Transcription by Kate Atkinson
Juliet Armstrong is a dissatisfied radio producer in a 1950s London that is recovering from the war as much as she is. During World War Two, Juliet was conscripted into service, transcribing conversations between an MI5 agent and a ring of suspected German sympathizers. The seemingly dull work quickly plunged Juliet into a treacherous world of code words and secret meetings where Juliet herself was sent into the field. These moments of intrigue and romance feel like a lifetime ago as Juliet trudges through her commute, her job and her new life. But as Juliet and the rest of London find ways to return to normal, her routine is upended by an encounter with a mysterious man from her past life.
Haunted by the relationships and actions of her past and facing a very real threat in the present, Juliet cannot escape the repercussions of her work for the government. With no other choice, Juliet is quickly pulled back into the life of espionage she thought she’d left behind. Kate Atkinson’s latest novel brings mid-century London to life in a gripping tale of deception and consequences.
Well it is official! I am a Kate Atkinson fan! I now need to run out and buy all of her books. I am blown-away by the characters that she is able to create. Juliet Armstrong is one of the most read characters that I have ever read. She manages to be flawed but still likeable. She is very naive and she is all the more relatable because of that. It was interesting to see WWII from this perspective.
This is story less about the war itself and more about the people who are left behind and are trying to make sense out of their new reality. There was also moments of dry and witty humour throughout the story, which was refreshing. All of these characters can be very petty, selfish, and egotistic, which makes for an interesting dynamic.
There is a subplot involving a character named Perry that I will not go in to detail about because it will be a spoiler, but I really enjoyed it and found it to be interesting.
I enjoyed the fact that the story is told in three timelines, so we get to see Juliet in different times during her life, both during and after the war.
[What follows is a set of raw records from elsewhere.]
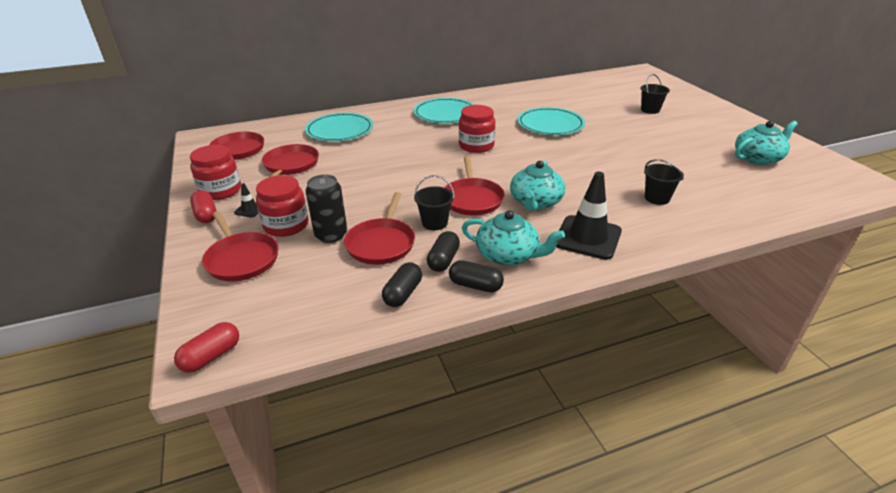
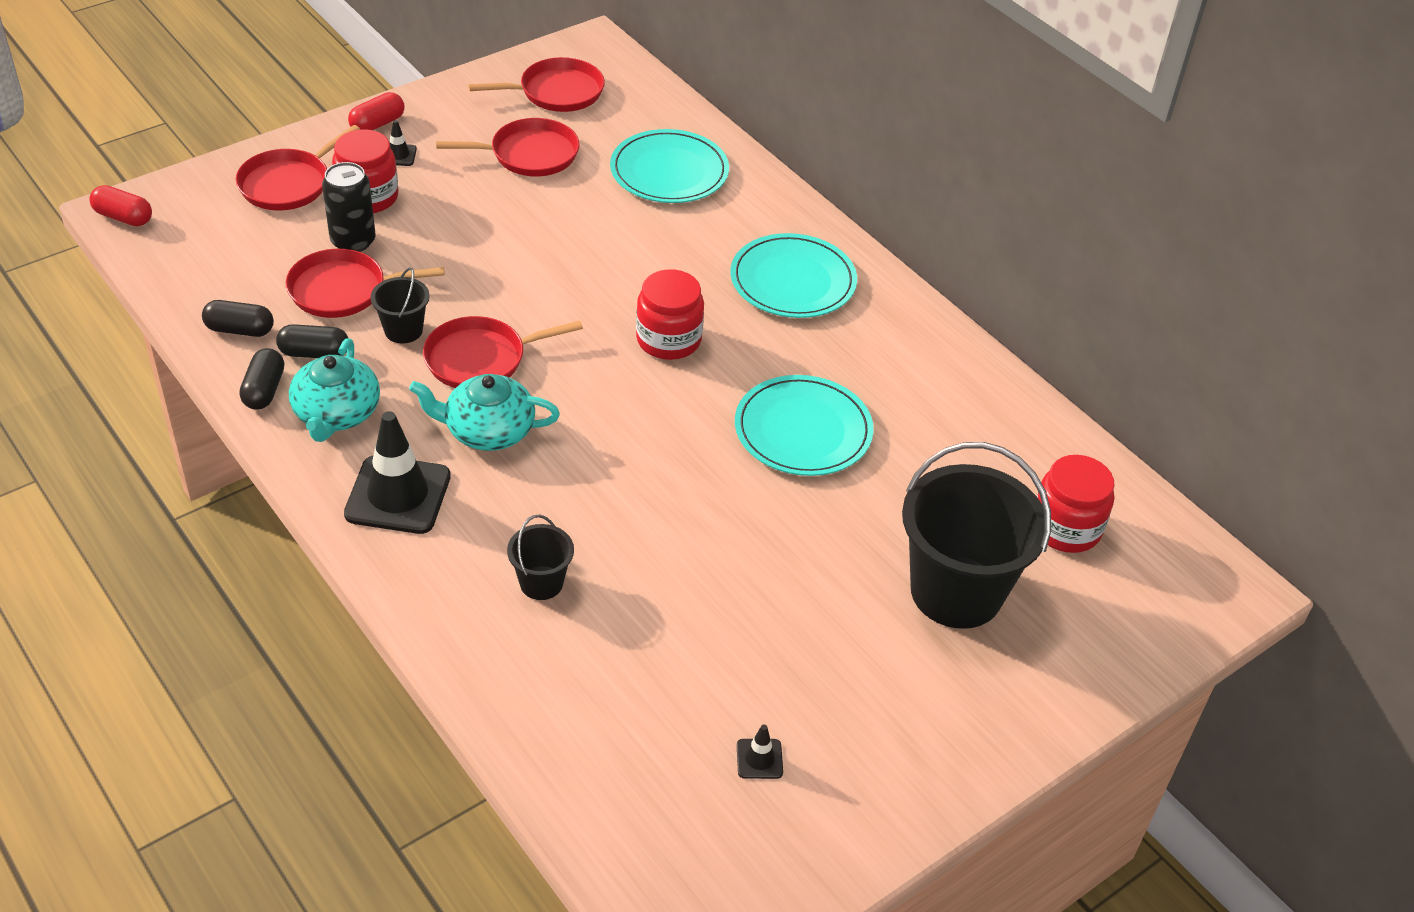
camera: 70 degrees right, 10 degrees up
red jar [190,145,241,200] -> red jar moved to [1037,455,1114,553]
black bucket [641,74,670,114] -> black bucket [902,442,1051,629], size x2.16
turquoise teapot [735,121,798,165] -> black traffic cone [737,725,783,779]

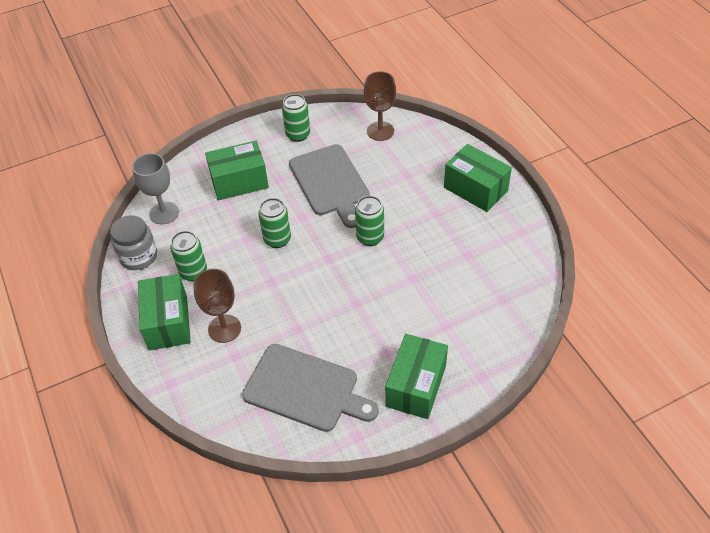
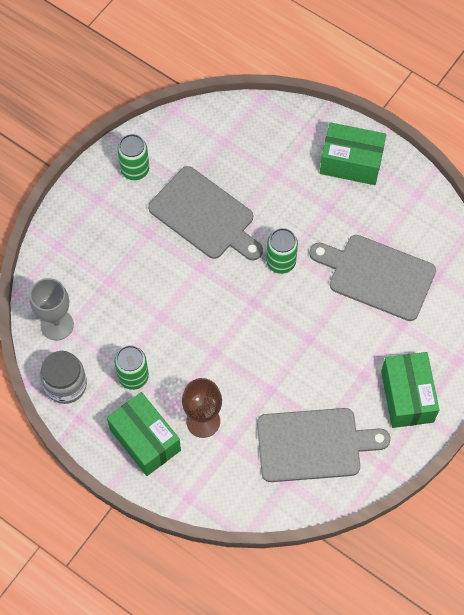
camera: 30 degrees left, 15 degrees up
green box [205,141,269,200] -> none
green can [258,198,291,248] -> none
brown goblet [364,71,396,141] -> none
none -> grey cutting board [309,235,436,321]

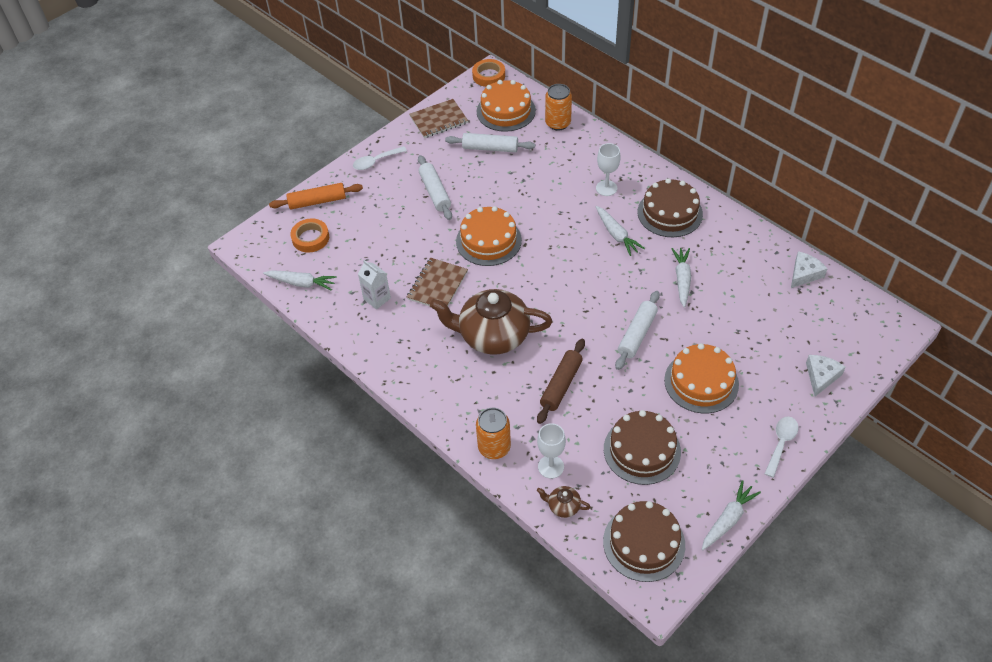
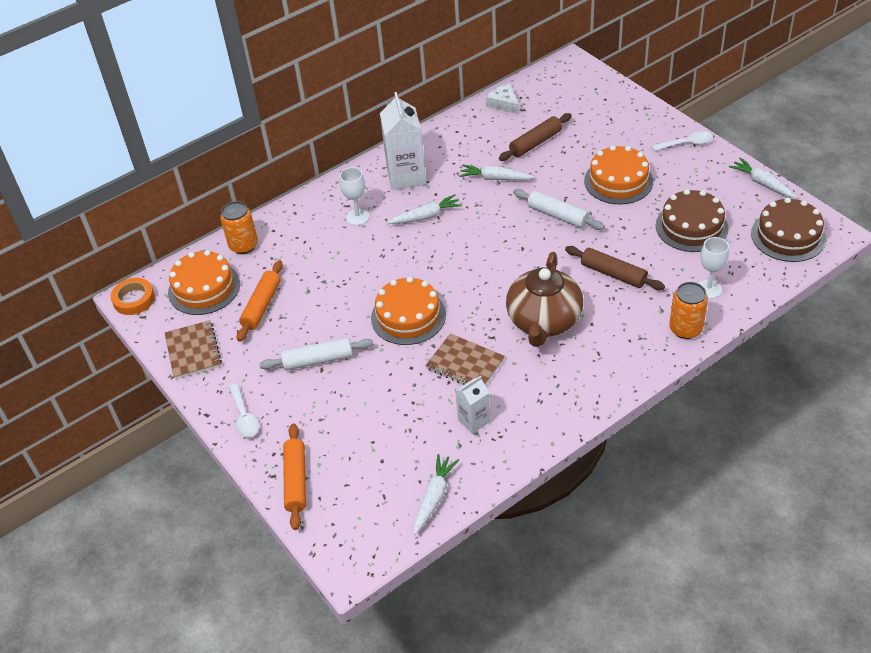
camera: 80 degrees left, 5 degrees down
orange tape [290,218,329,253] -> none
white rolling pin [445,133,535,152] -> orange rolling pin [237,260,283,342]
brown teapot [537,486,591,518] -> none
brown cake [637,178,703,237] -> white carton [380,92,426,190]
white spoon [764,417,799,478] -> white spoon turned 135 degrees clockwise [651,131,713,151]
white cheese [806,355,845,396] -> none
none -> brown rolling pin [499,113,572,161]

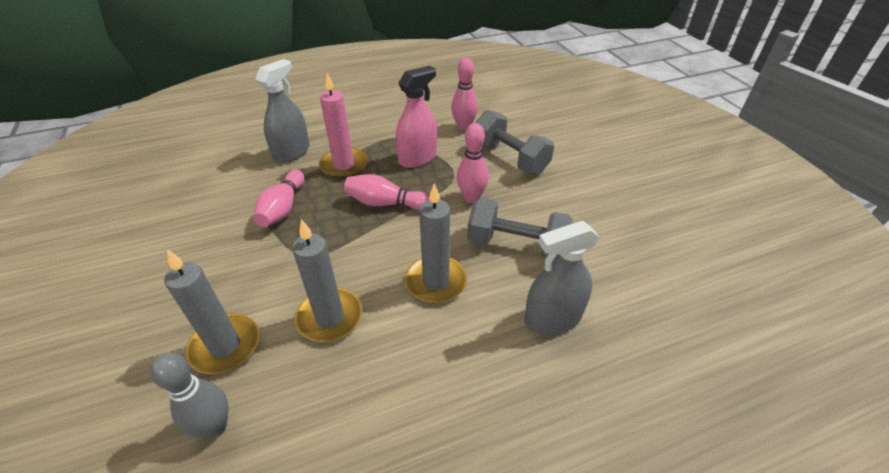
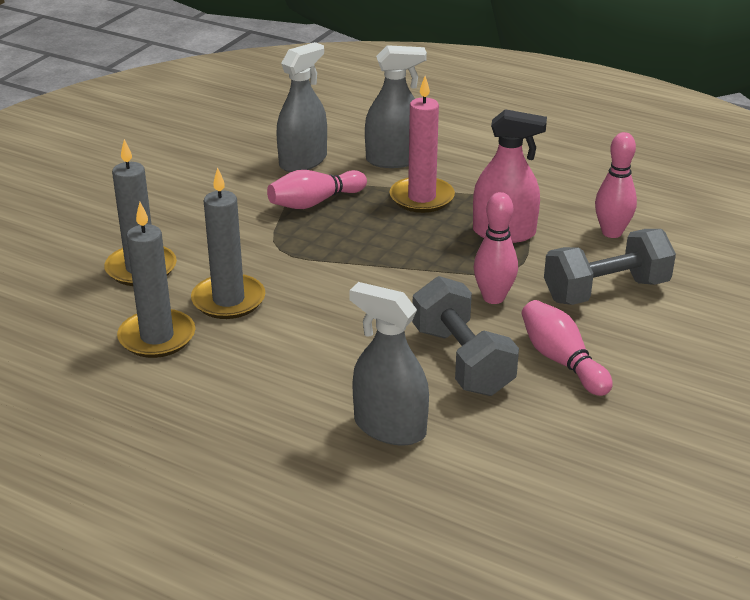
camera: 50 degrees right, 10 degrees down
grey bowling pin [150,353,229,438] -> none
pink bowling pin [344,174,430,210] -> pink bowling pin moved to [522,300,613,396]
grey candle [405,183,467,303] -> grey candle moved to [117,202,195,358]
grey dumbbell [475,110,554,175] -> grey dumbbell turned 60 degrees clockwise [544,229,676,305]
none -> grey spray bottle [276,42,327,172]

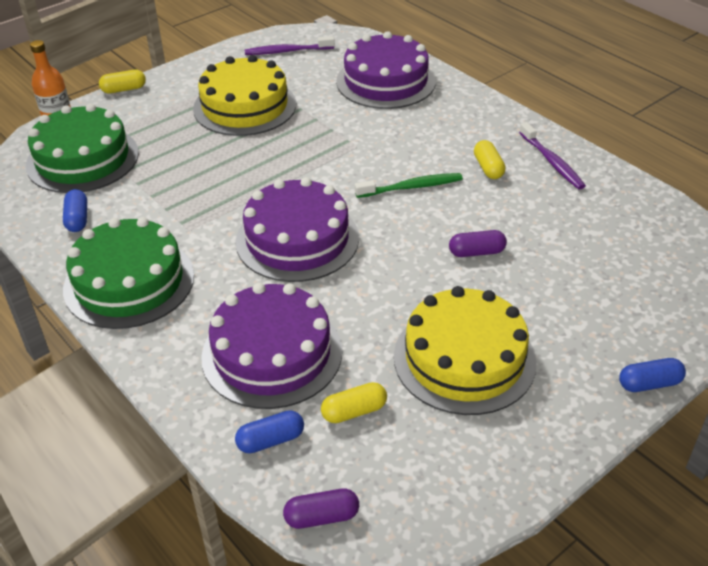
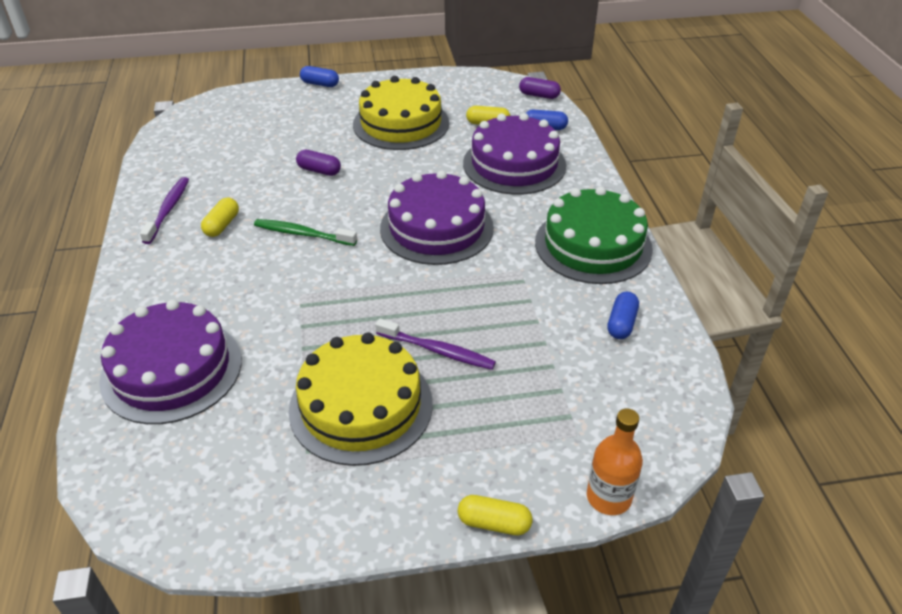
camera: 150 degrees left, 0 degrees up
green cake [26,104,139,193] -> none
purple toothbrush [245,36,335,55] -> purple toothbrush moved to [375,318,496,370]

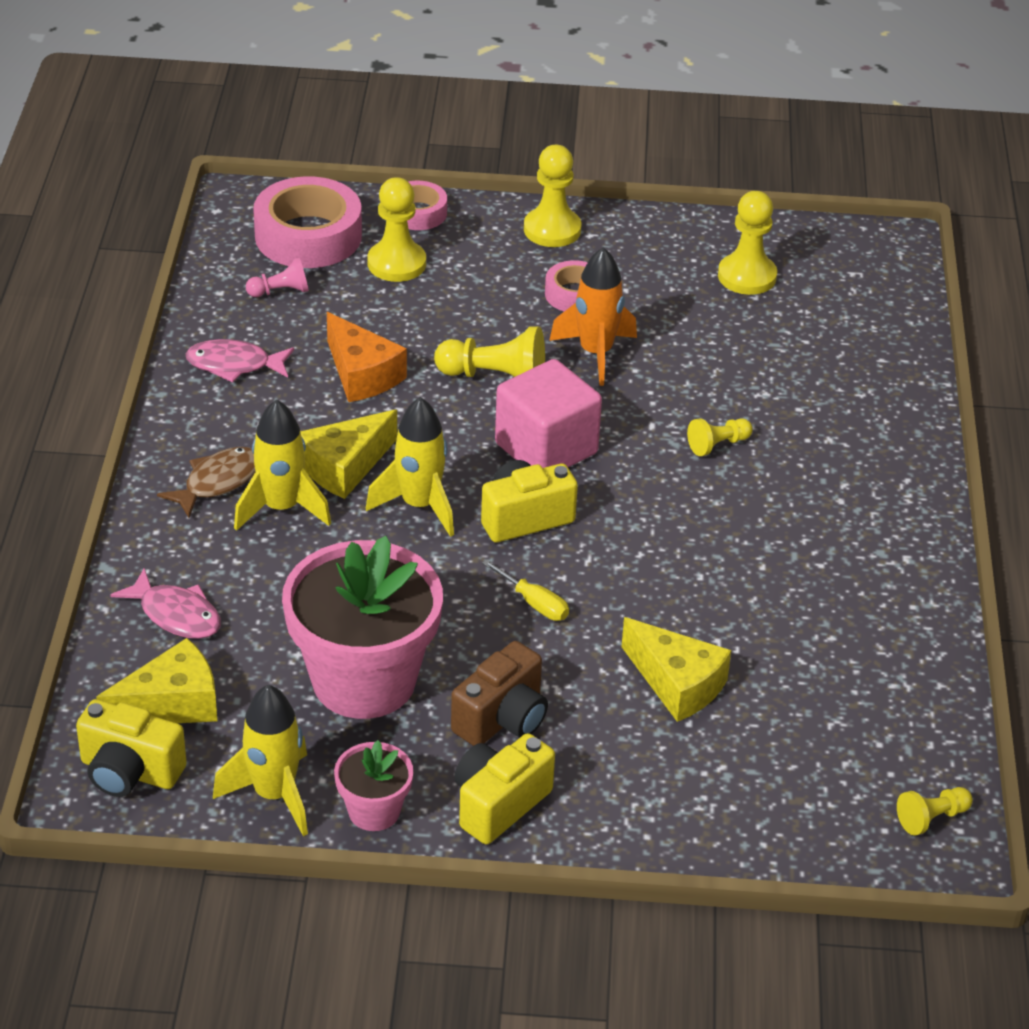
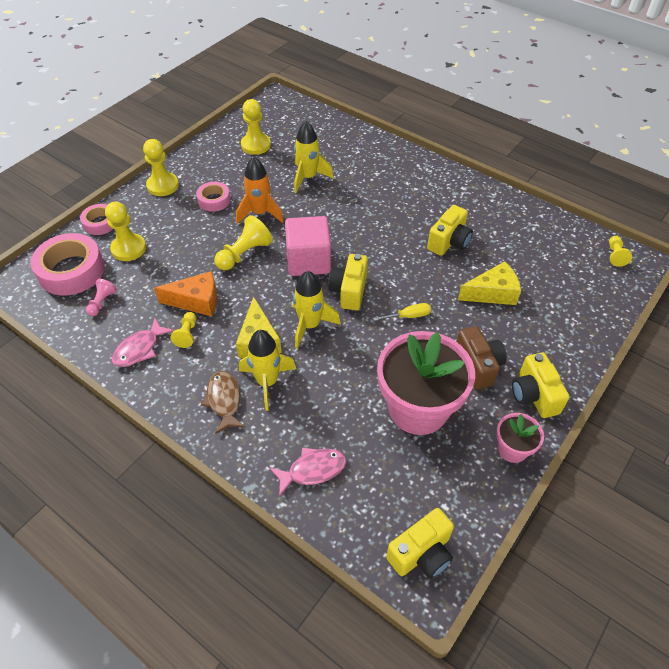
camera: 55 degrees left, 10 degrees up
yellow cheese [96,638,217,723] -> none
yellow rocket [213,685,308,836] -> yellow rocket moved to [294,121,334,193]
yellow pawn [687,418,753,456] -> yellow pawn moved to [170,312,196,348]
none -> yellow camera [427,205,473,256]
I will say that I found that chapters that took place during the war to be much more fast-paced and interesting, but I think that the other timelines were needed to add more context to the story.
Transcription can be slow-paced, which I actually enjoy, but if you are looking for a spy novel with a lot of action this isn’t it. Juliet’s role as a spy is what she or I imagined.
“Choice, it seemed, was one of the first casualties of war.”
“It was the war, Juliet thought, remembering the photograph of the flamingo’s creased wife, it has made refugees of us all.”
“The world is a comedy to those that think; a tragedy to those that feel,”
Thank you to Penguin Random House Canada for sending me a copy of Transcription in exchange for an honest review.